Till Pressure Grows

I was wondering through a sparkly regenerated town centre the other day and passed a new store selling smart gentlemen’s “fine tailoring and etceteras“.

In the mould of the explosion of such English outfitters from a decade ago (Pink, Hawes & Curtis, TM Lewin, Charles Tyrwhitt, Emmett, Hilditch & Key) I couldn’t help but notice their lairy socks. Clearly designed to dazzle more than I enjoy, they did though encourage me to pop in and have a quick gander.

The empty shopfloor had three chaps working it. One was young and new, another a ‘manager’ – in on his day off – and the man approaching me a highly confident evangelical ambassador.

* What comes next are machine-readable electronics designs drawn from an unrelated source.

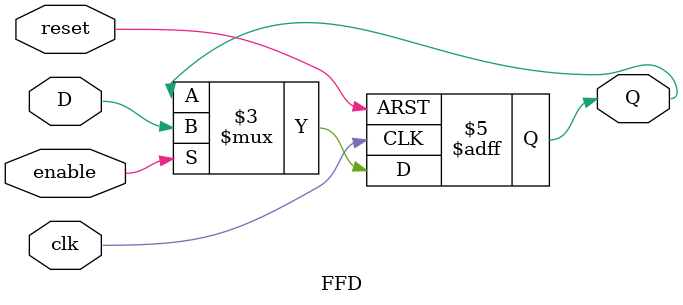
<source format=v>


module Flags(clk, reset, enable,C,Z,Q1,Q2);

input wire clk, reset, enable;
input wire C,Z;
output wire Q1,Q2;


  FFD U1(clk, reset, enable, C, Q1);
  FFD U2(clk, reset, enable, Z, Q2);

endmodule

// Flip-Flop complemento
module FFD(clk,reset,enable,D,Q);
// Configurar los puertos
input wire clk;
input wire reset;
input wire enable;
input wire D;
output reg Q;
// Salida según la señal del reloj y resetear cuando se desee
  always @(posedge clk or posedge reset)
    begin
      if (reset) Q <= 1'b0;
      else if (enable) Q <= D;
      else Q <= Q;
    end

endmodule

</source>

I was only there to look at socks really so, when immediately approached with the dreaded ‘you alright there?‘, I enquired whether they had anything “slightly less Duchamp“. With my initial thought that Paul Smith are more my style in their price bracket (£14 a pair) I was ready to leave with a mental note to check them out another season.

After I confided their socks were a little extravagant for my taste I did ask what they were made of. Give the retailer credit, I was invited to feel their “mercerised cotton“. More colours were rapidly presented from a drawer. Despite my continued assertion that they were not for me, the following close was proposed.

Shall I ring them up for you?

I chuckled approvingly.

The snag was, this merely served to encourage the fella overboard. From then on, I was subjected to a battery of closes. Each iteration grew in both irrelevance and unwelcomeness. I became stuck in a shopping hell.

Once he’d decided to ‘go for it’, his frustration escalated, eliminating the geniality and ending the hope of any financial transaction.

Whilst he’d gone farther than most in his retail position, at no stage was I asked questions like “what are you after?”, “what kind of thing does your wardrobe want?” or “which of these are more your style?”

He never rotated from his personal focus of ‘making his sale’ towards a mindset looking to generate a relationship with me instead of a one-off hit.

As a result, he didn’t just lose a customer on that day, but likely for all time.